As someone who watched the intersectional feminist critique of "liberal debate" developing in real time, I can give you some examples of the types of direct criticism of liberal debate norms that led to decreased appreciation for such procedural rules.

  1. Blog comment moderation. Early on, in the blogosphere there was a substantial (or at least noisy) "free speech" contingent that contended that all blog comment sections ought to be unmoderated for "free speech" reasons. Feminists frequently had bad-faith people showing up in their comment sections to deliberately troll; they were also frequently discussing delicate topics such as rape. Comment moderation of some kind or other was thus a fairly universal practice, and the conflation of "free speech" with being against comment moderation contributed to a decline in appreciation for the (broad, non-first-amendment version of the) concept.

  2. The devil's advocate. When someone says they are "playing devil's advocate," they're often asking people to debate them as an exercise without holding them responsible for any moral repugnance inherent in what they are suggesting. Feminists got tired of being asked to calmly refute ideas that they considered personally painful and morally unsupportable. They noted/claimed that there was often an inherent imbalance in who was being asked to "remain calm" while hearing something deeply threatening to them on a personal level.

  3. Tone policing. When speaking about an emotionally resonant subject, being asked to speak calmly can mean censoring yourself. Thus, while the previous two claims are about how liberal norms are too permissive, this one is about how they are too restrictive. Sometimes being visibly angry is the only way to truthfully express yourself. Intersectional feminists also claim that variation in the social norms applied to different groups of people will lead to greater tone restrictions on women (in whom anger is less accepted) and on black people (in whom anger is seen as more threatening).

  4. The ban on "emotion." If I may quote myself: "Disallowing "emotion" favours noncontroversial emotions over controversial ones, since noncontroversial emotions do not need to be vividly expressed in order to be understood and taken as meaningful." Feminists tend to believe that typically male emotions are accepted, where female ones are not, and thus that they will be disadvantaged as women under such a rule. Intersectional feminists take it further, and suggest that upper-class white male emotions are likely to be the noncontroversial, accepted ones that have weight without needing to actually be expressed strongly -- and which are therefore likely to carry the day under liberal "rules of debate."

I am personally very sympathetic to most of these critiques. Unfortunately, I don't think the most common solutions on offer actually lead to better outcomes overall. Nevertheless, my explanation of the trend that you identify would be that these liberal norms fell out of fashion because they genuinely were flawed, and that bringing them back will require re-working them to take some of these critiques into account while also preserving what was important about them.

In one sense these critiques have some merit, but in another sense they were broadly deployed in a way that was effectively "men are assumed to be wrong by default and aren't allowed to respond in their own defense," and that applies to every other category they were used on.
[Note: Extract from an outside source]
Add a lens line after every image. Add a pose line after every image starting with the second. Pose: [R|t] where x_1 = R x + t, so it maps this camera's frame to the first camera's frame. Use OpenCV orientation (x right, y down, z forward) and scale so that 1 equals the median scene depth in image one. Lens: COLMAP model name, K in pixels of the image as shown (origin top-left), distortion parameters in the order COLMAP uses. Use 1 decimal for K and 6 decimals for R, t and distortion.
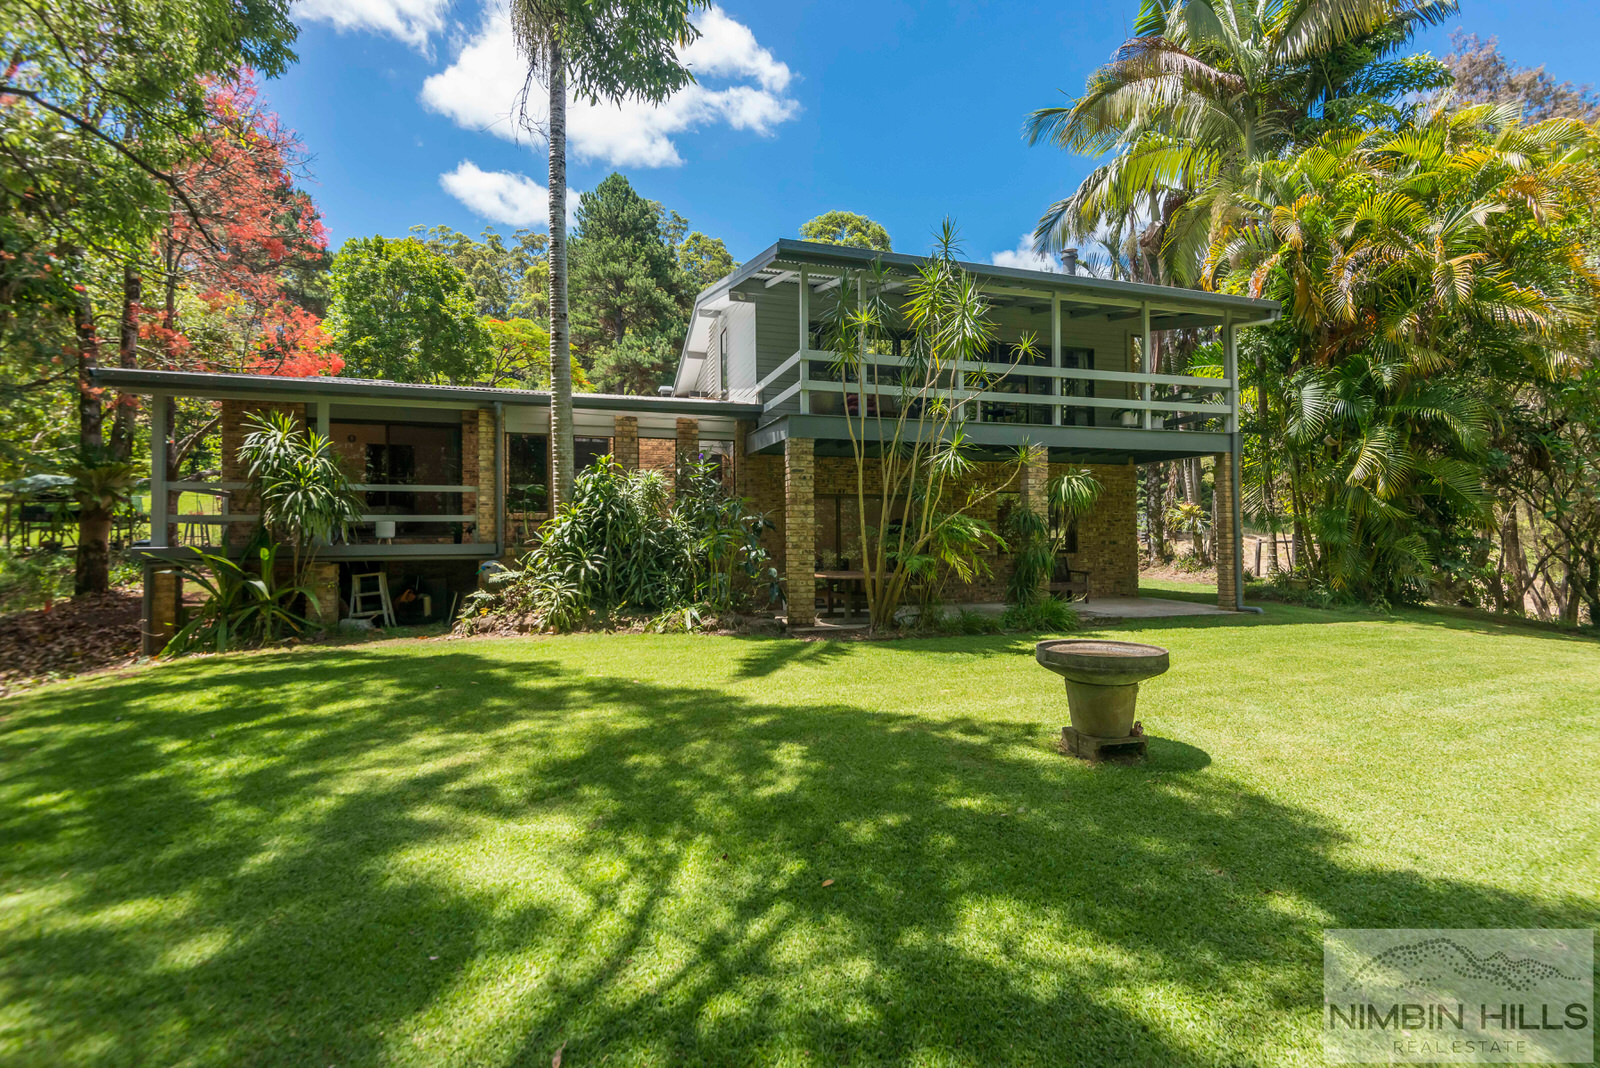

Subsequently they were also used very hypocritically - stuff like "eliminate whiteness" was normalized in prestigious publications even though saying that about any other race would rightfully be perceived as a threat.

It basically just nosedived straight into tribalism; as a result, I don't think we can treat these discussion norms as legitimate, at least not until they're applied more fairly to humans generally rather than based on identity groups. We need a show of good faith that that's something that the left-wing can realistically achieve, rather than the natural slide downhill of this kind of norm that we would usually expect.

Yeah, I come down somewhere similar. It's not that there's nothing good about these critiques, it's that the solutions currently being deployed are far too tribalist to support proper discussion between people who seriously disagree.